Yes, her experience indeed. That’s the puzzling part. She basically put it all out there for me. I suppose I’m attractive enough. Witty enough.

“Wine,” she said. “That’s the way to my heart.”

Oh dear. So, not a keeper then… She was never really under consideration. The singer was. Perhaps to her, the singer, I was like me to the other woman. Enough? Charming? I was trying to complete a conversation with the singer when this woman’s friend roped me in. I nearly escaped unscathed but when I got to my car I couldn’t enable the music. My phone was still on the picnic table inside the outside venue. I had to go back.

The scout snagged me again. We chuckled and danced a few more rounds. “You need to talk to my friend. She asked me to tell you.”

There was no reason for me to entertain the idea.

I sat next to her and listened to her story for a bit. Told a few of my anecdotes. I texted her when I got home, “Nice meeting. – John”

Now, we wait. Contemplate. Listen.

“You’re a fucking coward,” George yells.

He was there when the girl at the strip club singled me out. San Francisco. A boring and rainy night, she came in for me. Took me to the back. Gave me gifts and her number. She wanted to meet up again, outside the club.
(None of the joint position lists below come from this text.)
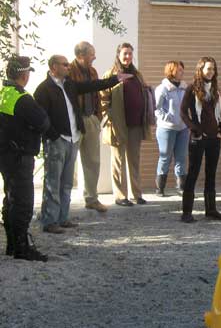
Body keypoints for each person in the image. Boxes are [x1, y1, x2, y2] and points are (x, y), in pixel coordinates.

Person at [35, 54, 127, 233]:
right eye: (64, 64)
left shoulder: (69, 84)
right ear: (54, 67)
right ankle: (49, 221)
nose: (68, 66)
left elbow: (91, 86)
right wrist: (53, 136)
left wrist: (115, 79)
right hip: (57, 141)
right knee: (53, 183)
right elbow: (41, 118)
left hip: (73, 138)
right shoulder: (44, 89)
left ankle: (62, 218)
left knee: (67, 182)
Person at [0, 56, 58, 261]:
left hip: (6, 155)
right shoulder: (22, 98)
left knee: (11, 200)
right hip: (20, 156)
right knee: (23, 203)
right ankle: (22, 249)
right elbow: (43, 122)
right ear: (24, 75)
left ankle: (12, 245)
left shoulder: (3, 94)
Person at [100, 42, 152, 207]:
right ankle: (121, 196)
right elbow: (102, 99)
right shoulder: (111, 74)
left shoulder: (137, 74)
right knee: (118, 161)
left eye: (130, 53)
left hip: (135, 124)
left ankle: (137, 194)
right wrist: (109, 116)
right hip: (118, 125)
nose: (128, 56)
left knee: (134, 160)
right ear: (118, 55)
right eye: (125, 54)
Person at [180, 56, 221, 223]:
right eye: (208, 69)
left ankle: (211, 209)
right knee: (193, 173)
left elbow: (217, 113)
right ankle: (186, 212)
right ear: (201, 70)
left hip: (214, 138)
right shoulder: (191, 89)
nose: (211, 72)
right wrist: (195, 129)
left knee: (211, 174)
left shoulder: (214, 90)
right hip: (198, 138)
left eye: (213, 69)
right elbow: (183, 113)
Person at [68, 41, 109, 213]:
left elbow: (97, 93)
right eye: (91, 54)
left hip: (91, 119)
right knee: (68, 163)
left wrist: (97, 117)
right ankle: (62, 203)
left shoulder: (92, 71)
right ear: (81, 55)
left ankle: (92, 198)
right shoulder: (68, 71)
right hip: (74, 121)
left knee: (93, 161)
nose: (95, 57)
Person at [154, 60, 189, 197]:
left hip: (183, 128)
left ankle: (181, 187)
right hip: (166, 129)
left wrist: (187, 120)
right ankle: (160, 188)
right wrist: (168, 118)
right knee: (165, 157)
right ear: (171, 71)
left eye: (182, 69)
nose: (182, 72)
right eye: (179, 70)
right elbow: (156, 109)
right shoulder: (162, 88)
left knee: (181, 157)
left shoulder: (185, 88)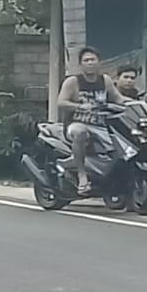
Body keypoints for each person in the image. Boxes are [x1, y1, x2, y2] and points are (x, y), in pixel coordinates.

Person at [58, 46, 128, 195]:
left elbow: (118, 98)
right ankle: (82, 175)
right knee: (80, 132)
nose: (90, 63)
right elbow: (61, 102)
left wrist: (137, 104)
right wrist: (81, 106)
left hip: (101, 126)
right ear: (80, 64)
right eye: (86, 60)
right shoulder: (73, 82)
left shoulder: (105, 80)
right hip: (76, 124)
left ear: (99, 62)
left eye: (92, 59)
I was also walking around the lake, back in my hometown, with the woman I would soon marry and sire two children with. But first, this stripper. No other way about it. She wanted a lark, I appeared to be that adventure for her. We met a few nights later. I booked a second hotel room in a nearby mid-tier modern hotel with good rates.

She took a bath, first thing.

I watched.

She showed me the Shae Butter Salve she wanted rubbed all over her body. It tasted good as well.

She stayed the night. We made love at dawn and she slipped away. Her boyfriend, who was totally cool with it, was picking her up on the Ducatti in five minutes. I fucked her an extra ten minutes to keep him waiting.

A month later, she was still emailing me back in Austin. She was going to ship the Ducatti to me. She was all bluff and bluster. Flirt and fantasy.

“I’m so sorry to inform you, Tiffany has died unexpectedly.” The text was allegedly from her boyfriend on her phone. And that’s the last I heard from her. One week later a package arrived. Not the Ducatti but a VHS tape of her modeling vintage lingerie. Odd. I passed it on to George a few days later. “I don’t want this shit. I have no idea how people get off on this stuff.” It was not to my taste but the taste of men, perhaps, who remembered the old corsets and over-strapped underwear.

I looked up the police records in her zip code for a few weeks. I even went back to the club years later, when I was visiting San Francisco. It was closed. That adventure closed, this one just dawning.

It’s up to me.

Ring in the end of the world with a meaningless tryst? Hope for the best and stay in my zen-mode of self-awareness and healing. She is not healing. She is an opening. An invitation. What’s the harm? Truth or dare?

What are you waiting for? It’s George and Shannon and Desmond. There are no extra innings. You leave it all on the field. Waiting will leave the work unfinished, your certificates gathering dust, your big books never completed.

Strike out for the shore. Treading water is not productive. Fear and anxiety are killers. Fuck the fear, do it. There’s no harm in being honest. In going for a fuck. In lightening her mood too, for a day or so.

Who the fuck knows what magical mysteries she might unfold.